La petite feuille B leur aura fourni le motif de ces crochets aux têtes saillantes de la fig. 19 [518], et la feuille d'ombellifère ce bouquet qui s'interpose entre chaque tige du crochet. Sur la façade occidentale de la cathédrale de Paris [519], le sculpteur a su faire de la feuille du Rumex (20) [520] une grande ornementation (21), d'une largeur de modelé et d'une pureté de forme incomparables.
Quelquefois d'une fleur (car rarement les fleurs se prêtent à la sculpture monumentale) ils composent un ornement qui n'a rien de la fleur, si ce n'est une silhouette particulière, un galbe étrange; mais aux corolles, dont les formes sont presque toujours indécises, ils substituent de véritables feuilles très-nettement caractérisées. Ainsi (22), de la fleur du Muflier, dont nous donnons les divers aspects en A, ils ont composé une tête de crochet B [521], dont les trois membres rappellent la feuille de l'Hépatique (23).
De ces mêmes fleurs de mufliers encore jeunes, C, ils ont fait des crochets feuillus extrêmement simples D, que l'on trouve aux angles des chapiteaux du commencement du XIIIe siècle. De cette feuille de l'hépatique, fig. 23, les artistes de cette époque ont tiré un grand parti: ils en ont orné les bandeaux, les corbeilles des chapiteaux; quelquefois ils ont superposé ces limbes pour former des cordons d'archivoltes; en conservant exactement ce modelé concave, simple, lisse, mais en accentuant un peu les découpures du limbe.
Bien que l'école laïque voulût évidemment rompre avec les traditions de la sculpture romane, on sent encore, jusque vers 1240, percer parfois quelques restes vagues de cette influence. Peut-être aussi les objets d'art que l'on rapportait alors de l'Orient en Occident fournissaient-ils certains motifs d'ornements qui ne peuvent être dérivés de la flore française; mais ces exemples sont si rares, ils sont, dirons-nous, tellement effacés, qu'ils ne font que confirmer la règle.

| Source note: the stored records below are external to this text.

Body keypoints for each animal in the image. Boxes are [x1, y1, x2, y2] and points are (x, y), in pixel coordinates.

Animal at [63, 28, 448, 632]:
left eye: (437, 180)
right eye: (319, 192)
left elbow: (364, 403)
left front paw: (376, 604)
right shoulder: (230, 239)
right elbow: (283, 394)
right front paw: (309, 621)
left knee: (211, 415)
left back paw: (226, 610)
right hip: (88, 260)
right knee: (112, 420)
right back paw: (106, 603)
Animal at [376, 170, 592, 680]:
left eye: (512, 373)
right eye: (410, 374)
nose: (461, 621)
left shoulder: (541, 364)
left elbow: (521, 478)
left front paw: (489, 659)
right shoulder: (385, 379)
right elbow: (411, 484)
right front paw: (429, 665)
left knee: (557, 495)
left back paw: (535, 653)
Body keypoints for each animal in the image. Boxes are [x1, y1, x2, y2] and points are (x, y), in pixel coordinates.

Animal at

D'ailleurs, les maîtres qui construisaient nos édifices du commencement du XIIIe siècle étaient obligés de recourir à un si grand nombre de sculpteurs pour réaliser leurs conceptions, qu'ils devaient souvent employer et des vieillards et des jeunes gens; les premiers, nécessairement imbus des traditions romanes, ne pouvaient tout à coup se faire à la mode nouvelle et mêlaient, timidement il est vrai, les restes de l'art de leur temps aux modèles qu'on leur imposait. Comme preuve de la répulsion de l'école laïque pour ces traditions vieillies, c'est que l'on ne trouve des réminiscences du passé, dans la sculpture, que sur certaines parties sacrifiées, peu apparentes des monuments. Là où la sculpture était visible, où elle occupait une place importante, on reconnaît, au contraire, l'emploi de la flore nouvelle dès les premières années du XIIIe siècle.

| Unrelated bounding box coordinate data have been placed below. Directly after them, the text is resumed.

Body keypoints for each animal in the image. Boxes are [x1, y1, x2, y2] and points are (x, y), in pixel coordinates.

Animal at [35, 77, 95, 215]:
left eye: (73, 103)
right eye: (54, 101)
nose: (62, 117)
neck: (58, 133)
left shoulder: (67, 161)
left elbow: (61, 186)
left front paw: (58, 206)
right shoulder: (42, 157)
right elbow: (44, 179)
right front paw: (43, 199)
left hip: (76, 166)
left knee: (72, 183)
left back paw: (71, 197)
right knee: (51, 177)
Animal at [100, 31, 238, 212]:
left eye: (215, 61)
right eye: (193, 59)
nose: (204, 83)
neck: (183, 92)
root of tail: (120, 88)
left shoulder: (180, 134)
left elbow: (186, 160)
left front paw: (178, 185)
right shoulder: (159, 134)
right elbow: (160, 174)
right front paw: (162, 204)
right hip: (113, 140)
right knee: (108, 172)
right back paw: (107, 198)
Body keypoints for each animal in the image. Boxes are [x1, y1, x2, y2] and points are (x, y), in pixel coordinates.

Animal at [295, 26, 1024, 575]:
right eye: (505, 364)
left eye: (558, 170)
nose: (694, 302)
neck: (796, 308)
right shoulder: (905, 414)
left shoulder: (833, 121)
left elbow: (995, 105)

L'esprit d'analyse, de recherche, de rationalisme de l'école laïque repoussait, dans l'ornementation architectonique comme dans la construction, les traditions romanes: d'abord, parce que ces traditions appartenaient aux anciens ordres religieux, et qu'une réaction générale s'était faite contre ces ordres; puis, parce que la nouvelle école tenait à se rendre compte de tout, ou plutôt à donner la raison de tout ce qu'elle créait. C'était un système qui, comme tout système, était inflexible, impérieux dans son expression, n'admettait nulle concession, nul écart. C'était une réforme radicale.

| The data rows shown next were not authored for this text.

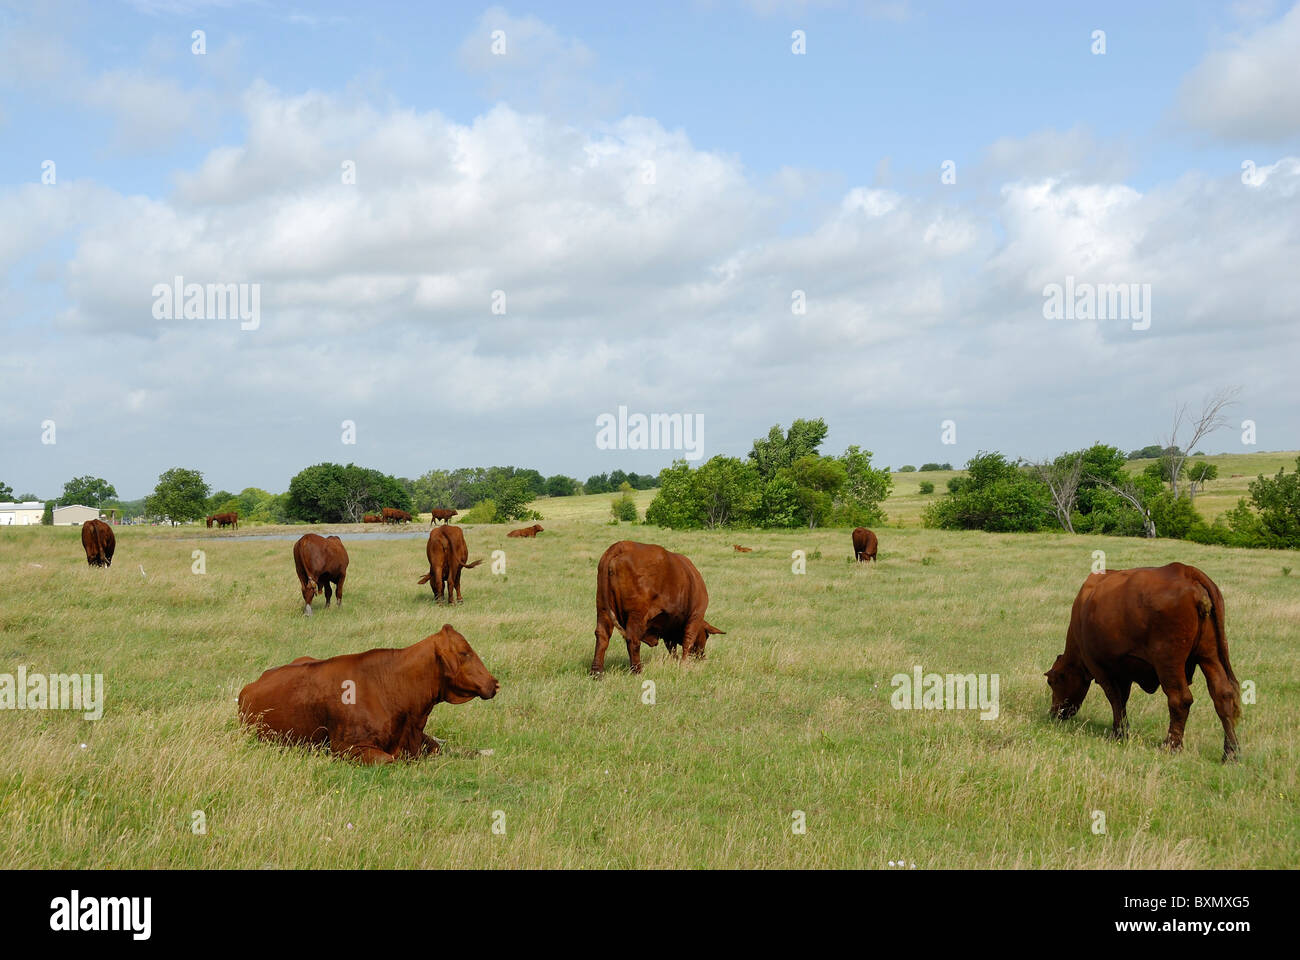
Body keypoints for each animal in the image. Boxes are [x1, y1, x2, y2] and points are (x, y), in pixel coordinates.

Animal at [236, 621, 499, 764]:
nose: (494, 683)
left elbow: (445, 747)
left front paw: (486, 751)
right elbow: (392, 758)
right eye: (464, 652)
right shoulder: (347, 749)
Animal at [595, 538, 728, 671]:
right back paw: (637, 670)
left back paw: (597, 671)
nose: (702, 656)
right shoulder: (696, 615)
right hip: (636, 613)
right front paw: (684, 664)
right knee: (632, 639)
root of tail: (622, 545)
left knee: (602, 636)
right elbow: (688, 641)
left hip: (602, 608)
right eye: (707, 636)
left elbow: (672, 648)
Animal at [1040, 556, 1242, 759]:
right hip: (1210, 655)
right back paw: (1231, 753)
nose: (1053, 713)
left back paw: (1171, 745)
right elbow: (1122, 699)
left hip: (1169, 662)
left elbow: (1115, 699)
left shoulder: (1101, 669)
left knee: (1180, 699)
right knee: (1223, 695)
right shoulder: (1123, 671)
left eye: (1052, 682)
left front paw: (1118, 733)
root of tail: (1185, 571)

Si, comme nous l'avons vu au commencement de cet article, les moines clunisiens avaient introduit dans leur décoration sculptée quelques végétaux empruntés à la flore locale; s'ils avaient, peut-être les premiers, placé l'art de l'ornemaniste sur cette voie, il faut bien reconnaître qu'ils avaient adopté un grand nombre d'ornements qui dérivaient de la décadence romaine, quelques autres pris sur les objets ou les étoffes que l'Orient leur fournissait. Comme nous avons eu plusieurs fois l'occasion de signaler ce dernier fait, il est nécessaire, tout en restant dans le sujet de cet article, de donner nos preuves.
Nous possédons en France aujourd'hui, grâce à nos jardins et à nos serres-chaudes, un grand nombre de végétaux qui nous viennent du fond de l'Orient, et qui, au XIe siècle, étaient parfaitement inconnus en France. Telle est, par exemple, cette plante charmante désignée par les botanistes sous le nom de Diclytra, dont les belles grappes de fleurs affectent des formes si élégantes et d'un contour si original (24).